A runner named Rose sits down next to Marietta and Ossian, who is peeking blearily out of his sling. She tells Marietta she has four children but her husband has left her. She can’t afford to send her two daughters to school, she says.
“Where are they now?” asks Marietta.
“At home,” she says.
“But who’s looking after them?”
“They’re alone,” Rose says, looking out of the window. They’re six and four.
Rose has come to Iten in th
e hope of becoming an athlete, but she has been injured for seven months, so she has been working as a housemaid for Nicholas, the cycling coach from Singapore.
After about ten minutes, the bus pulls off the road. An army officer with a stick under his arm is standing by the roadside, peering out from under the brim of his hat. The women rush to get changed into their running clothes and then hop off the bus and run over to the start line. A skinny man in a tracksuit is yelling instructions and waving his arms around. It’s Chris Cheboiboch. He spots me.
“Hey, man. Want a ride?” he asks, walking over to his car and opening the door.
“Okay,” I say. I don’t know how else we’re going to get back to Iten. I look at Marietta, who nods and climbs into the rear seat with Ossian. Lila looks slightly confused as I bundle her straight from the bus into a car, but the race has already started and we’re speeding off ahead of the runners. Chris’s job, it seems, is to warn oncoming traffic about the race. He does this by driving headlong at top speed toward anything coming in the opposite direction. Once the oncoming vehicle is forced off the road, he stops briefly beside it and fires off a ream of instructions about being careful of the runners. It’s a hellfire ride back into town.

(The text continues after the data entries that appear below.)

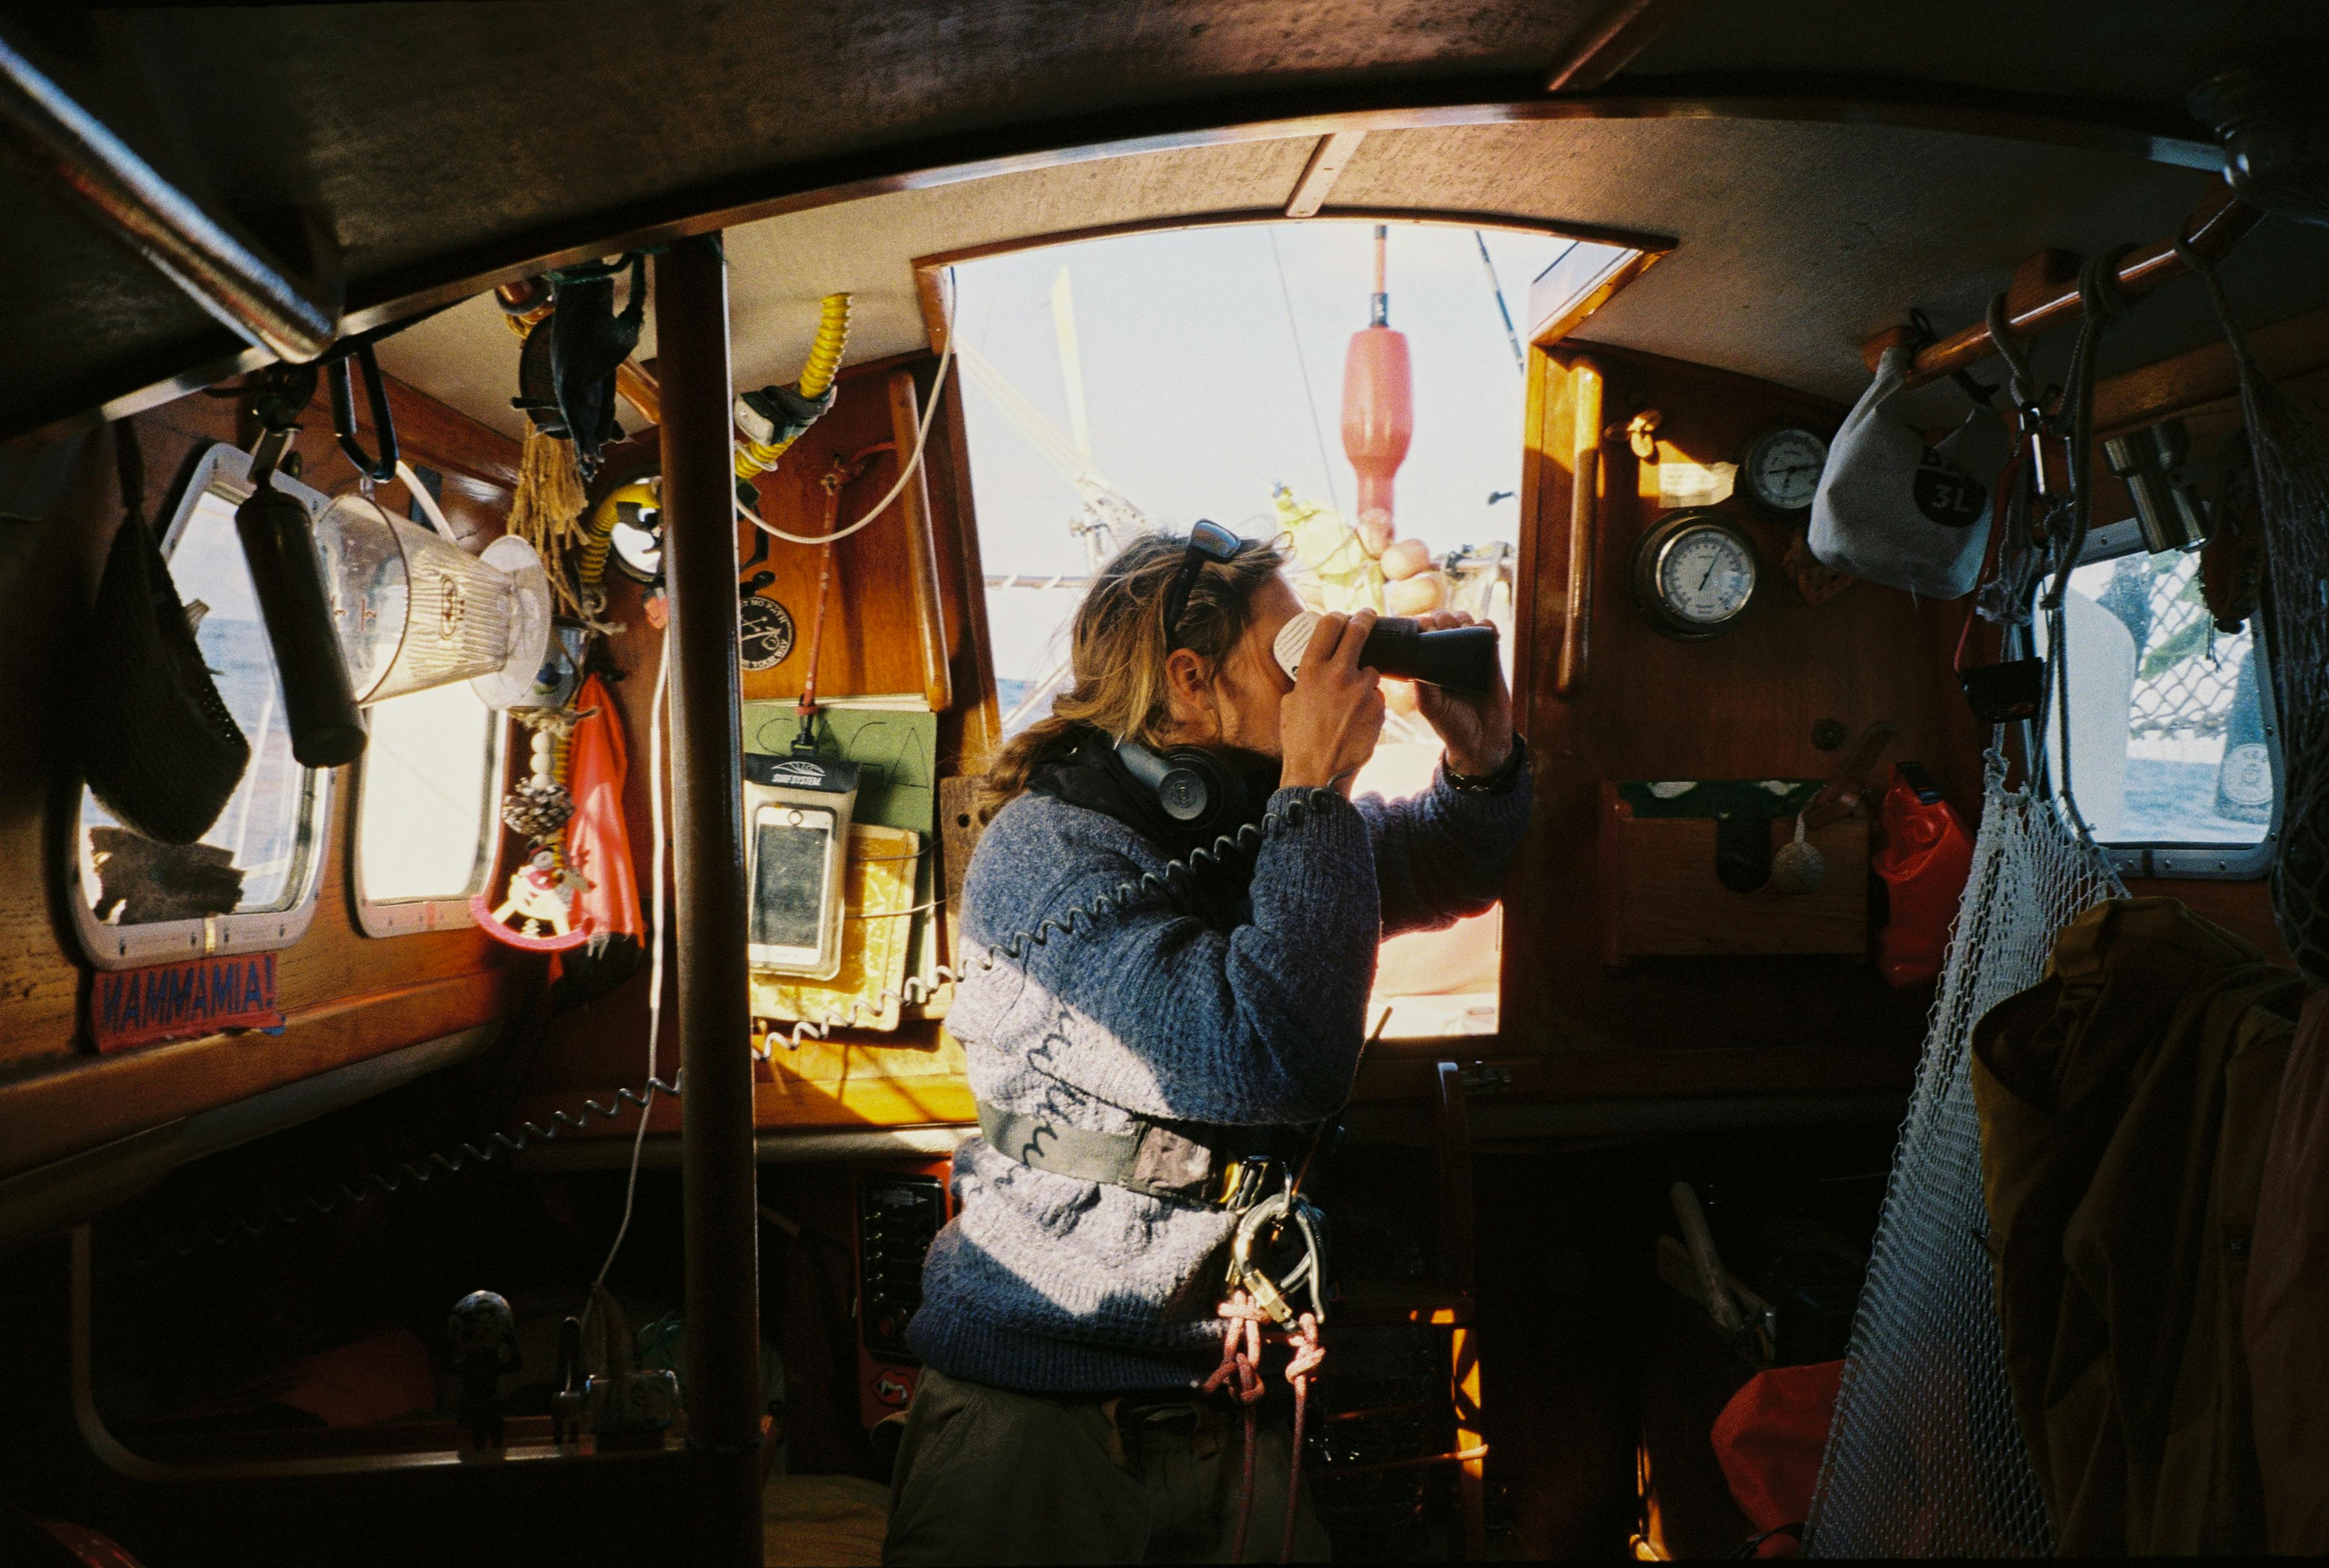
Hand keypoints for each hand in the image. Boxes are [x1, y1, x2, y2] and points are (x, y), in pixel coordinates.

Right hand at [1280, 610, 1385, 792]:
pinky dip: (1370, 704)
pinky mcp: (1378, 706)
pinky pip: (1377, 696)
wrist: (1318, 772)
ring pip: (1372, 670)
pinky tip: (1357, 720)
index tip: (1345, 617)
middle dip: (1365, 619)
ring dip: (1365, 679)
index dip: (1338, 617)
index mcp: (1310, 670)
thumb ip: (1306, 680)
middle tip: (1369, 618)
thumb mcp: (1291, 703)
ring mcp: (1361, 689)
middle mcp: (1337, 674)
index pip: (1329, 624)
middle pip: (1358, 630)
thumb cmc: (1300, 740)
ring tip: (1351, 704)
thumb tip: (1315, 669)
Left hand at [1409, 610, 1513, 775]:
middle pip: (1443, 620)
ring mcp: (1469, 655)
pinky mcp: (1490, 657)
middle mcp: (1446, 656)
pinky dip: (1488, 626)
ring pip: (1465, 621)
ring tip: (1464, 632)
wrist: (1482, 740)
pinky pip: (1489, 632)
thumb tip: (1417, 660)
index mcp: (1428, 664)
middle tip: (1444, 629)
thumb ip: (1423, 685)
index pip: (1422, 633)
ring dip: (1463, 619)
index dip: (1422, 624)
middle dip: (1442, 618)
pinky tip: (1486, 634)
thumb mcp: (1431, 706)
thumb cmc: (1452, 725)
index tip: (1423, 627)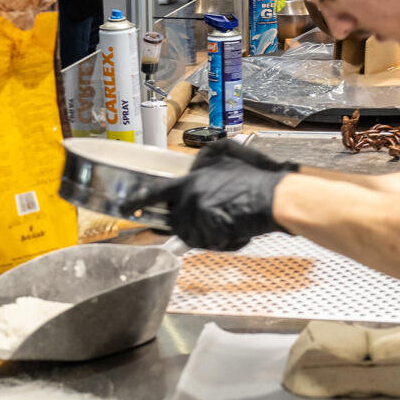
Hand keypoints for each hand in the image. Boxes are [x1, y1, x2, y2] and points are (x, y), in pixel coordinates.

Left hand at [129, 139, 298, 250]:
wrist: (274, 197)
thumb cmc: (255, 177)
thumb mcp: (226, 154)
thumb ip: (204, 162)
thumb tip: (195, 167)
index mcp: (190, 181)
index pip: (155, 192)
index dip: (137, 202)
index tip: (126, 208)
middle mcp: (189, 199)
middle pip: (177, 223)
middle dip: (192, 224)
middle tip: (215, 218)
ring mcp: (199, 216)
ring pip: (193, 237)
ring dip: (209, 234)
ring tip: (229, 221)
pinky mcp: (211, 232)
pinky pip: (210, 244)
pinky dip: (224, 241)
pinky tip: (237, 229)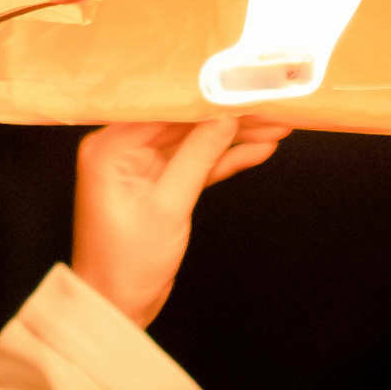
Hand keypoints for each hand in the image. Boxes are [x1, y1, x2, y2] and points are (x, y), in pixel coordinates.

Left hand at [67, 114, 284, 336]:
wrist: (117, 308)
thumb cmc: (127, 264)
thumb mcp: (168, 206)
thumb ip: (198, 156)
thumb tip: (227, 115)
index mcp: (110, 146)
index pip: (164, 108)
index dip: (207, 94)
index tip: (244, 82)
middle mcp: (123, 148)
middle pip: (184, 122)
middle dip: (230, 116)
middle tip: (272, 104)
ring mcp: (143, 166)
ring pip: (195, 142)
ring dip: (235, 136)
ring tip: (280, 123)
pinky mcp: (160, 185)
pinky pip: (197, 164)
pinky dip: (226, 159)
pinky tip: (260, 149)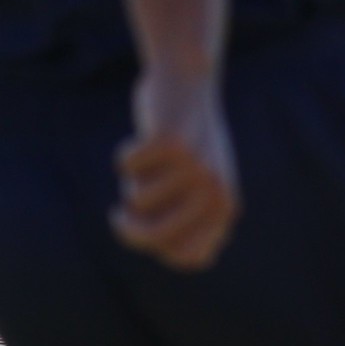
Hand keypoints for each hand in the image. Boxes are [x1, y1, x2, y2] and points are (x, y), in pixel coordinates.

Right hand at [113, 68, 240, 271]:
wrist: (189, 88)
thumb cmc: (183, 148)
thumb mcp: (189, 190)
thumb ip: (179, 224)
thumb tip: (166, 250)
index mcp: (224, 210)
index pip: (189, 258)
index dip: (159, 250)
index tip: (148, 230)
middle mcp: (215, 192)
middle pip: (156, 237)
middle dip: (129, 229)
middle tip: (119, 215)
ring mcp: (196, 168)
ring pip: (137, 198)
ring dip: (132, 182)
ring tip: (151, 163)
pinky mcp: (172, 143)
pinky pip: (127, 165)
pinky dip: (125, 155)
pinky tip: (144, 140)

The race finishes in the field in the center of Iten. Chris arrives just in time to leap out of the car and get someone to hold up a finishing tape before the leading man comes sprinting across the field. Chris seems to have organized the race single-handedly. He leaps back into his car and skids off, leaving the following runners with no obvious finish line. They have to keep running, charging past the people trying to record their times and hand them bottles of water. Someone eventually realizes what’s going on and puts a bit of tape down on the ground as a makeshift finish.